▶ _SUPPLIED PASSAGE_:
....

# setup.exe has stopped working



## iuta (Dec 1, 2015)

Hello !
After installation of Windows 10 1511.
When I try to run an ISO image, I receive this message :*setup.exe has stopped working *and close the program.
Also I was receiving the error : *Microsoft Setup Bootstrapper has stopped working.
*How can I fix these problems ?
Thanks you in advance!


----------



## spunk.funk (May 13, 2010)

What is the ISO image file you are trying to install? 
Do you have a problem installing anything from a CD or other download? 
Are you trying to install MS Office from an ISO image? 
Try these suggestions: Microsoft Setup Bootstrapper has stopped working


----------



## iuta (Dec 1, 2015)

I installed Windows 10 Pro *fresh copy* , for first time same ISO image MS Office 2016 , it is work very good.
I tried other ISO images to eliminate suspicions, same error. 
I tried with Daemon Tools, Power ISO,Explorer Drive Tools,WinCDEmu same error.
*I assume that an upgrade is not working OK,conflict something,but I do not have installation errors.*


----------



## spunk.funk (May 13, 2010)

Go to Start/Search and type *CMD*, Right click the *CMD *results and *Run As Administrator.*
In the Elevated *Command Prompt* type the following commands and press enter after each one.
*MSIExec /unregister

MSIExec /regserver *

Restart and try an installation again


----------

....

▶ _REQUIREMENT_: Can you give the part of the setup.exe thread starting at "Try these suggestions: Microsoft" and ending at "work very good." again, updated so that "ISO image" becomes "disc image"?

▶ _EXTRACTED ENTRIES_:
....

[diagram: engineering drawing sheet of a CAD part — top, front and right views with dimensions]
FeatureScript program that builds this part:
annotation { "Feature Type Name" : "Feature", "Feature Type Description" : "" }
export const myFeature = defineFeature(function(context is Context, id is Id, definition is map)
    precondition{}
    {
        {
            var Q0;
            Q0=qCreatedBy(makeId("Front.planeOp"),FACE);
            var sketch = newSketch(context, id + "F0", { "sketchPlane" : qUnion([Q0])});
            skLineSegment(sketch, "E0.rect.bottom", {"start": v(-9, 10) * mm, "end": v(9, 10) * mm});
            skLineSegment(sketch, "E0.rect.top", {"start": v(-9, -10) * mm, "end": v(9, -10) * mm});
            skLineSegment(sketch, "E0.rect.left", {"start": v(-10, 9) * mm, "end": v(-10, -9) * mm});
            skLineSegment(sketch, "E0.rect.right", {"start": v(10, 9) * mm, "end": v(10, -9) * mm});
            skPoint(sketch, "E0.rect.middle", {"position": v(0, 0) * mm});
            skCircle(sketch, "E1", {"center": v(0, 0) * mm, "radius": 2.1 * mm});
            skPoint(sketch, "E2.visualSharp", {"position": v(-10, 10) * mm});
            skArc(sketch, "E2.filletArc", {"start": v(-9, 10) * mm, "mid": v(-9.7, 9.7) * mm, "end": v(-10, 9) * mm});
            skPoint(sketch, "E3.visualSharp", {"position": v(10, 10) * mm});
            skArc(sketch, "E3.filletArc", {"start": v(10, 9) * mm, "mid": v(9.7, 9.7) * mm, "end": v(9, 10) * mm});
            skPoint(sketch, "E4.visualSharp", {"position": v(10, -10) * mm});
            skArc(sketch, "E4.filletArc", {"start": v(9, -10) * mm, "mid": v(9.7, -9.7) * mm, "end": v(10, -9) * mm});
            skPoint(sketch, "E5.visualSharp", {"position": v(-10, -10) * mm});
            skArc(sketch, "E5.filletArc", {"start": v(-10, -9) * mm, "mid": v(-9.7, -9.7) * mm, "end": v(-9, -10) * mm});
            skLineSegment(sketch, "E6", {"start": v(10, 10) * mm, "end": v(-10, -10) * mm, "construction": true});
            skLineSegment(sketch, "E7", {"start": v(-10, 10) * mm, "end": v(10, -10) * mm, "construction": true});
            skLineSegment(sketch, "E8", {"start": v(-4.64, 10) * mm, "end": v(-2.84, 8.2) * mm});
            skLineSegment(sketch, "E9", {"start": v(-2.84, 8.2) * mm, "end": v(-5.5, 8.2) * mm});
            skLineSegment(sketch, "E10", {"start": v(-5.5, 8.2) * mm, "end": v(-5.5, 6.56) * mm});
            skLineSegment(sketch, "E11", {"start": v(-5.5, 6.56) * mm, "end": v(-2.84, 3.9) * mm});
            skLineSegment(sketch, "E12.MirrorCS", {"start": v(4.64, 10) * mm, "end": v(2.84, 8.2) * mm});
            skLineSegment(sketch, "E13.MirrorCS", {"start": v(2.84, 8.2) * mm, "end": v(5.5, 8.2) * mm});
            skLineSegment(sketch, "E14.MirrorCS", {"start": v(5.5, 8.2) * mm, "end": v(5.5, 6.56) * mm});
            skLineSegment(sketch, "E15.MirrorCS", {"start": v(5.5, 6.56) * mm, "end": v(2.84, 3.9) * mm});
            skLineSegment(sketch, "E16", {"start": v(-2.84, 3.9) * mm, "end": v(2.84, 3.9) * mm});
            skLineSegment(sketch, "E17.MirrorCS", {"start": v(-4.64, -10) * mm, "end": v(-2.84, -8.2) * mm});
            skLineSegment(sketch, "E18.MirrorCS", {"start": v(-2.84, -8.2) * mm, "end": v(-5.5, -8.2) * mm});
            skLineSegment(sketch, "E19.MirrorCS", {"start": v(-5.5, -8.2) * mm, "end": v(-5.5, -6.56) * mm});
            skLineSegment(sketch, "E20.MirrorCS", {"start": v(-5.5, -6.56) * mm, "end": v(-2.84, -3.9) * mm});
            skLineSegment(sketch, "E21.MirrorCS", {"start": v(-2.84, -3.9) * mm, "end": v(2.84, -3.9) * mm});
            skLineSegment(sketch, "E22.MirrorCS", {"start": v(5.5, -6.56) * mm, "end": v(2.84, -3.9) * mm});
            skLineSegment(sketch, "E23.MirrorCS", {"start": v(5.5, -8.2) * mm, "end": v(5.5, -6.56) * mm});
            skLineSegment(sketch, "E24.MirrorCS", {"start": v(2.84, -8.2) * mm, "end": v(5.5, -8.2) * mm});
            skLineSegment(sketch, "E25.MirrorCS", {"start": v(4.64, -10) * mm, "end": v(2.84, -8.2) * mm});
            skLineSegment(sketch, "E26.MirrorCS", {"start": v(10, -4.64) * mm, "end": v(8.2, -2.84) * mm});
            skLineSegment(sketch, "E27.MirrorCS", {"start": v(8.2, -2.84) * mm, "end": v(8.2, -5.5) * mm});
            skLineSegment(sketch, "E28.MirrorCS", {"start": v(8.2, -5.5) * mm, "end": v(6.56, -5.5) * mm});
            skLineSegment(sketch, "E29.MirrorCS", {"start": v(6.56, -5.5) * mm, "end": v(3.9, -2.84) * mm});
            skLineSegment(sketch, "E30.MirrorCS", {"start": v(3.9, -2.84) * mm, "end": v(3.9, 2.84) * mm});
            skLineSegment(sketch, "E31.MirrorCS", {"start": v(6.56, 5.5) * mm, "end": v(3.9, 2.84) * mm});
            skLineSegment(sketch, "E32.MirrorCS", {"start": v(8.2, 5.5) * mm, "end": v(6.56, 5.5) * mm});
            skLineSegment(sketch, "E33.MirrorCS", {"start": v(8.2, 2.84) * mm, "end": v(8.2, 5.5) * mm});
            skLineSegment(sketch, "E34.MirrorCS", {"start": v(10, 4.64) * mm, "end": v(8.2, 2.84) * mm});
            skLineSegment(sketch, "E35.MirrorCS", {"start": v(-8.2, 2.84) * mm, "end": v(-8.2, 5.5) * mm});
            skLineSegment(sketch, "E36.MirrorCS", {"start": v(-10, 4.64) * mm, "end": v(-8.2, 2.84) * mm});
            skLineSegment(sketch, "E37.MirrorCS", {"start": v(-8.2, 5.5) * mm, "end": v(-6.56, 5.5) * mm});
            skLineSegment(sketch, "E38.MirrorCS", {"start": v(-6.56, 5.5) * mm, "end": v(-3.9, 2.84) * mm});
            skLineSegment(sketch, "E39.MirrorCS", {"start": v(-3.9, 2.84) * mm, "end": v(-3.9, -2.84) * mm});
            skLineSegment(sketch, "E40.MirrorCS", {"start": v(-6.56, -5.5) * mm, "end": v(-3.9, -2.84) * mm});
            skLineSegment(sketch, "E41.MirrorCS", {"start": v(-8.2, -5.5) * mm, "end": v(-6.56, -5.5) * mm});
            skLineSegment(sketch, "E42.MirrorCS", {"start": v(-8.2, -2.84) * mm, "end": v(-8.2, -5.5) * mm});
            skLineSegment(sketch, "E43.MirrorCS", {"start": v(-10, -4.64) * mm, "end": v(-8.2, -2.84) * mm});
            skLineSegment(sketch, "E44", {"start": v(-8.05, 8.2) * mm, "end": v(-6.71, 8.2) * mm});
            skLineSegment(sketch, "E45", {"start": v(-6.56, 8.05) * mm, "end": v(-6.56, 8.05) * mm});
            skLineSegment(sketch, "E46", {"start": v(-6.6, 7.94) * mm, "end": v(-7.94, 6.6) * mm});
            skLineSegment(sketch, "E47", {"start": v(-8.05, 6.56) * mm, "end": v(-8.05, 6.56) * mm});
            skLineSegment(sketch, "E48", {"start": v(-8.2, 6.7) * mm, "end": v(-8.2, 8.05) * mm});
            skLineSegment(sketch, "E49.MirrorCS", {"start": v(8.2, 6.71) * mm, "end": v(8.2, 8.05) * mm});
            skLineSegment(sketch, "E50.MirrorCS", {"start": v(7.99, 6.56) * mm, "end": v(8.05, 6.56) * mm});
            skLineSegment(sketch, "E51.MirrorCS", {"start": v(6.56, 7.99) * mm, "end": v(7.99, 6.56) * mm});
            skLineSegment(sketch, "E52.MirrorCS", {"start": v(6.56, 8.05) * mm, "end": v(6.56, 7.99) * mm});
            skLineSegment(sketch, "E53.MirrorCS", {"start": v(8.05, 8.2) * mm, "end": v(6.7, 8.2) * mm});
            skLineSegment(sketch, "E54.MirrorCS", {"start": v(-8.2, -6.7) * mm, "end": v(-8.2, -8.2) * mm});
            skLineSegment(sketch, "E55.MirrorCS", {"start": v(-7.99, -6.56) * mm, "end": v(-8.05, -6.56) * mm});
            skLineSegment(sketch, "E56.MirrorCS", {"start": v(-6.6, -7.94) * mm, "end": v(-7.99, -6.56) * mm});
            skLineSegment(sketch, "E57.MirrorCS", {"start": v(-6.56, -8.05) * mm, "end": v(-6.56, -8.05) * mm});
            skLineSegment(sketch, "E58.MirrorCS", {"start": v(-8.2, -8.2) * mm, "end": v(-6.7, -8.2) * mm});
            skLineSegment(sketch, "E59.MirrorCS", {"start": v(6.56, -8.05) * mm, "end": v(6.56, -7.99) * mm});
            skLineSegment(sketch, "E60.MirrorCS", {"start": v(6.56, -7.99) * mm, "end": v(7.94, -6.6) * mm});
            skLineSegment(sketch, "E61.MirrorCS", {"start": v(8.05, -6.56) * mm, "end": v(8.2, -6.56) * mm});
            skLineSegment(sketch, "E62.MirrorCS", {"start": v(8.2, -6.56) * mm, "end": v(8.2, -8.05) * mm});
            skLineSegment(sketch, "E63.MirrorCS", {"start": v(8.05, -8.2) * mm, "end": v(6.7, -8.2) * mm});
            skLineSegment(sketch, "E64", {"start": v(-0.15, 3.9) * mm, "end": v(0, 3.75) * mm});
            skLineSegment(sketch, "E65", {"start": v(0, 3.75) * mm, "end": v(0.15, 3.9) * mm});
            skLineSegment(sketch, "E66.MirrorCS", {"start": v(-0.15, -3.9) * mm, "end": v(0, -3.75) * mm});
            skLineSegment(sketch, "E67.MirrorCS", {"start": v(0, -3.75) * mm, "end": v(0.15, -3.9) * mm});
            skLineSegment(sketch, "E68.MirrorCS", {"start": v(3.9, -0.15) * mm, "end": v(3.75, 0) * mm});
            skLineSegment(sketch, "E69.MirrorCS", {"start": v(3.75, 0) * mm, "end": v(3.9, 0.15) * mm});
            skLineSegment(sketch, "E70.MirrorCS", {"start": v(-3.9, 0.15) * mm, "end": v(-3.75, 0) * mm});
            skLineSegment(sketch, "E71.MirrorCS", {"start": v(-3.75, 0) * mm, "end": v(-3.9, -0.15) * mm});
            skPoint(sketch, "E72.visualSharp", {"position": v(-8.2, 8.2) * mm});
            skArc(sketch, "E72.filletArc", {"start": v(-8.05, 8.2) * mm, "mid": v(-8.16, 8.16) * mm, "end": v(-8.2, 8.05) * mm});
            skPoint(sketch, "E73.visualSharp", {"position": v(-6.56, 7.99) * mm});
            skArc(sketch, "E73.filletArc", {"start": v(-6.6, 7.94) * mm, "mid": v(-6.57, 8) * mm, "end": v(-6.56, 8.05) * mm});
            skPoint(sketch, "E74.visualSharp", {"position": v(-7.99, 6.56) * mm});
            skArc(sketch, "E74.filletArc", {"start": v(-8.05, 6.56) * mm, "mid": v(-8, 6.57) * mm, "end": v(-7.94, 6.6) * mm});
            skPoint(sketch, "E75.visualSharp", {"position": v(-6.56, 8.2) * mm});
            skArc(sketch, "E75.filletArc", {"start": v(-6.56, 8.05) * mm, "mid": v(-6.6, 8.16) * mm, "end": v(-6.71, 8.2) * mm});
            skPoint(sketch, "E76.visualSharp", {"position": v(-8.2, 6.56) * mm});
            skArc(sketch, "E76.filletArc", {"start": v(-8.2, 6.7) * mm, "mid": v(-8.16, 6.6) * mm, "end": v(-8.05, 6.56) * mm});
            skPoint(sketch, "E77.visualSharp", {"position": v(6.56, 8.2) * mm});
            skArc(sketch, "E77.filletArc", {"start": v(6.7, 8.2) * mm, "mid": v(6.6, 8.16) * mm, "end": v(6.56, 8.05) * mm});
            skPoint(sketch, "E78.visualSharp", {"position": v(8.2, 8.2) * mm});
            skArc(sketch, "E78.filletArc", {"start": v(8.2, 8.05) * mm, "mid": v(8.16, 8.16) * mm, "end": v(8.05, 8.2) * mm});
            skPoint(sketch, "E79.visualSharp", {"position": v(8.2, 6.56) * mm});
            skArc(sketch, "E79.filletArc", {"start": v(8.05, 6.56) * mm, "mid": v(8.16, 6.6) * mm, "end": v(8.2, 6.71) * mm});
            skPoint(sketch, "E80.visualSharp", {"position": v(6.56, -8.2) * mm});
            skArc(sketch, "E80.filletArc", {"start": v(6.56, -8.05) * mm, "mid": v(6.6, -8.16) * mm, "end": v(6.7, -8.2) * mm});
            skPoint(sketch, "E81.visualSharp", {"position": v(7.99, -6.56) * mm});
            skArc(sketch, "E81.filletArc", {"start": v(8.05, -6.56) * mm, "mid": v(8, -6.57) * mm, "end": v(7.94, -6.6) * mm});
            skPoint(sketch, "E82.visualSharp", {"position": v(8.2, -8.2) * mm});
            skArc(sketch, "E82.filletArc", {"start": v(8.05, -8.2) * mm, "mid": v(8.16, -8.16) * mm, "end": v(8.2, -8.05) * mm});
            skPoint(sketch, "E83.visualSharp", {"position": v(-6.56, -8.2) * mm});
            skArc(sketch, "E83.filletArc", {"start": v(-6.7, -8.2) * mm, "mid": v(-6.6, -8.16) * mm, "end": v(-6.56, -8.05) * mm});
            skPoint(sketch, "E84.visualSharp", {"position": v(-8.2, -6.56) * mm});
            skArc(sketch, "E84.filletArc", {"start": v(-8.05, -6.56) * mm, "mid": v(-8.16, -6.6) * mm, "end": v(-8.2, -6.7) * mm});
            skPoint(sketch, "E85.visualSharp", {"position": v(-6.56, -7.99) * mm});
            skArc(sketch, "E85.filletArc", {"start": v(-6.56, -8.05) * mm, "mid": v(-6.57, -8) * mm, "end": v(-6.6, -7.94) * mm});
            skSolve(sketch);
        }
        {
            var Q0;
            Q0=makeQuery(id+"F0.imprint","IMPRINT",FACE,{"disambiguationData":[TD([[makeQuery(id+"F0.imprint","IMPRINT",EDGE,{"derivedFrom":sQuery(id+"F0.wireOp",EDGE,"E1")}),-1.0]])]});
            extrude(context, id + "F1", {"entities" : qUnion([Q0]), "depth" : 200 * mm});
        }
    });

....

▶ _FINISHED TASK_:
Try these suggestions: Microsoft Setup Bootstrapper has stopped working


----------



## iuta (Dec 1, 2015)

I installed Windows 10 Pro *fresh copy* , for first time same disc image MS Office 2016 , it is work very good.